November the 5th commemorates Guy Fawkes, it is the night that people use an excuse to get drunk under the sky light and stars. A display of fireworks are the main attractions with sparklers that young children play with. Dogs are often hidden behind closed doors and the public are next to their close ones just basking in this amorous celebration.
It is however the day that my Grandad past away 16 years ago and as I remember I have never gone out on this night since I can remember. I suppose being 23 doesn’t change much for the emotional scarring that leaves me not wanting to leave the safety of home. In a way I feel that symbolically it’s my inability to move on from that moment all those years ago and as vivid as those fireworks shoot into the sky like glitter, I remember. Without going into too much detail, it was just something an 8 year old did not have to pay witness to.
Having to deal with loss is a game changer, seeing death is very different than seeing life. This stage is inevitable and that’s when you realise that every moment takes you close to this point. Sometimes it’ll push you to live harder, love more and strive for better. But more times it just keeps you at a stand still, without the cause to move forward but being propelled that way because life moves on even if you don’t want to. I grew up even when I wanted to stay in the place where he was still alive with me. As I write this, my collection of memories puts a smirk on my face and remember all over again to the point his presence exists again next to me.

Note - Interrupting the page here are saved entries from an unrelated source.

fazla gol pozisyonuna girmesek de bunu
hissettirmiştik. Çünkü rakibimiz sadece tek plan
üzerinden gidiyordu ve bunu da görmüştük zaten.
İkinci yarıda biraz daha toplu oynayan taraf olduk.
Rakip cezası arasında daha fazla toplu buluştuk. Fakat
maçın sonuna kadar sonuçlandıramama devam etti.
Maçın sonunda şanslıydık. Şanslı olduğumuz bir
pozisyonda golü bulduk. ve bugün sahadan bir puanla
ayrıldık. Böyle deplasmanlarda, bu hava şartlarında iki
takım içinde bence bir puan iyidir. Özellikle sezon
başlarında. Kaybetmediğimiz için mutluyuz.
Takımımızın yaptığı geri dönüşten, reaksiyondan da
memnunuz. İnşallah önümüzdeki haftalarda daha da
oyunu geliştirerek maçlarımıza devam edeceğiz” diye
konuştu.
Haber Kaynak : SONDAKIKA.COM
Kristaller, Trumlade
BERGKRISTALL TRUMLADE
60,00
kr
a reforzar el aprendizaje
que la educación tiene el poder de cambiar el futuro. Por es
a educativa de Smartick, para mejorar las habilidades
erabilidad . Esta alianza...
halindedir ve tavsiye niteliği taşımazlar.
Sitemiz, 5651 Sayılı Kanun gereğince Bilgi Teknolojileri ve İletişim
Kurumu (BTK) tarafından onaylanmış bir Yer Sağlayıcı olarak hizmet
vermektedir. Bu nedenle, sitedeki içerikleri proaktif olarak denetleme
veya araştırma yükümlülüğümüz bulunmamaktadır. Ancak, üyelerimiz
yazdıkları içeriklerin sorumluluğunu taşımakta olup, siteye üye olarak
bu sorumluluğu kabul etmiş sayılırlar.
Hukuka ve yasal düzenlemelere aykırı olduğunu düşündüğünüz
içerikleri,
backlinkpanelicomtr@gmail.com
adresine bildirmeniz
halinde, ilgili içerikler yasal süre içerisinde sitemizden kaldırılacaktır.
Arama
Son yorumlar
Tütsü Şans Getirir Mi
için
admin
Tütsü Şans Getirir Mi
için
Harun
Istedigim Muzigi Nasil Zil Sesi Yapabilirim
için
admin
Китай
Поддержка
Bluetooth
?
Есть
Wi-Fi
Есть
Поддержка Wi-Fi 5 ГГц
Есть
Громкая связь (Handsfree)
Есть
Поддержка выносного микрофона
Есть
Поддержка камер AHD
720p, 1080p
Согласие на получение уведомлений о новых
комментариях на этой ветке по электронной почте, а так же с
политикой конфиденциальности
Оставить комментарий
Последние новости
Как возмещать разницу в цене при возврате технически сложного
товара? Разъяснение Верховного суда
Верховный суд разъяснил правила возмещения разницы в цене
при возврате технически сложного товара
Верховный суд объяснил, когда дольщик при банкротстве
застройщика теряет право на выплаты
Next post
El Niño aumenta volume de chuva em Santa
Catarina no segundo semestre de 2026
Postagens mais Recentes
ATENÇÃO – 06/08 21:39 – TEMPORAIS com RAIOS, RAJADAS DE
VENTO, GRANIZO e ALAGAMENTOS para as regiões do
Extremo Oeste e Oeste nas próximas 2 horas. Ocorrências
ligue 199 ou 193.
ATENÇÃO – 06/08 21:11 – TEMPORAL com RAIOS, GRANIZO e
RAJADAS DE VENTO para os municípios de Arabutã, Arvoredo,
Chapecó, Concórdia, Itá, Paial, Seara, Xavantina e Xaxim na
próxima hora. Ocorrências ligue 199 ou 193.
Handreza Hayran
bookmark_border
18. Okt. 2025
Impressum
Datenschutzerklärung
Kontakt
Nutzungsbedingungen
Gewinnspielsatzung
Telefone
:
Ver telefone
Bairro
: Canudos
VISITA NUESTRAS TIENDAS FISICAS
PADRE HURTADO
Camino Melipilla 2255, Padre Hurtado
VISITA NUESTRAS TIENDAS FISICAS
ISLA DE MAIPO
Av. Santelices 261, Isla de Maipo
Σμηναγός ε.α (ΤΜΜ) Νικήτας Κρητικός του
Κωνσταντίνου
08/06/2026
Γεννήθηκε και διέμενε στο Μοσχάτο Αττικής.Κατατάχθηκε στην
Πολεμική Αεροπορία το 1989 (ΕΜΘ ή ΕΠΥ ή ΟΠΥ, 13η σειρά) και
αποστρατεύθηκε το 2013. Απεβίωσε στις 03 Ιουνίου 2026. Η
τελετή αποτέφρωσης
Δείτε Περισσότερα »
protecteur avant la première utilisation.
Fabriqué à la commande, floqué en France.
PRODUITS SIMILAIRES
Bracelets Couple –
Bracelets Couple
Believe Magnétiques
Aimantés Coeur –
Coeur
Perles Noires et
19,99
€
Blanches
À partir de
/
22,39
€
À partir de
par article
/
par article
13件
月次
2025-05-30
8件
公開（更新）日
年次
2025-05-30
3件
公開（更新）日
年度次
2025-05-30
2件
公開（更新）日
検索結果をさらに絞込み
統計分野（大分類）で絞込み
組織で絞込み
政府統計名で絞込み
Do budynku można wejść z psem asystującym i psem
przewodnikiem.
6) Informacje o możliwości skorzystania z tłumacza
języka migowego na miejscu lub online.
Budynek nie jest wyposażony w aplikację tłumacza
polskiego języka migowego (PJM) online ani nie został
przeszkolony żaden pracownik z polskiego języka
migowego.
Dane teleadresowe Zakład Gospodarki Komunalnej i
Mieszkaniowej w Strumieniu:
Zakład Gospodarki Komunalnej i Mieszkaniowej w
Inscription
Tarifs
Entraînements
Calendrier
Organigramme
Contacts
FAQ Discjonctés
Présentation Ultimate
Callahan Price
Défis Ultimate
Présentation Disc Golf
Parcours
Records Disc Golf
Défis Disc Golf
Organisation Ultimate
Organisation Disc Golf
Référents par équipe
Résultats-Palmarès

The lesson here is you can carry a lifetime of memories, thoughts, feels and take them with you. The weight of emotional baggage is something much definite, it can paralyse you and stunt your growth. And though I have grown older, looks have matured and I am now a woman, these moments take me back as if to remind me that looking to the past is good way to see where you are going, keeps you well directed on course. But don’t baby girl for a minute try to replace good memories for new ones that are yet to be made.
That’s why we have history, we write our own legacy.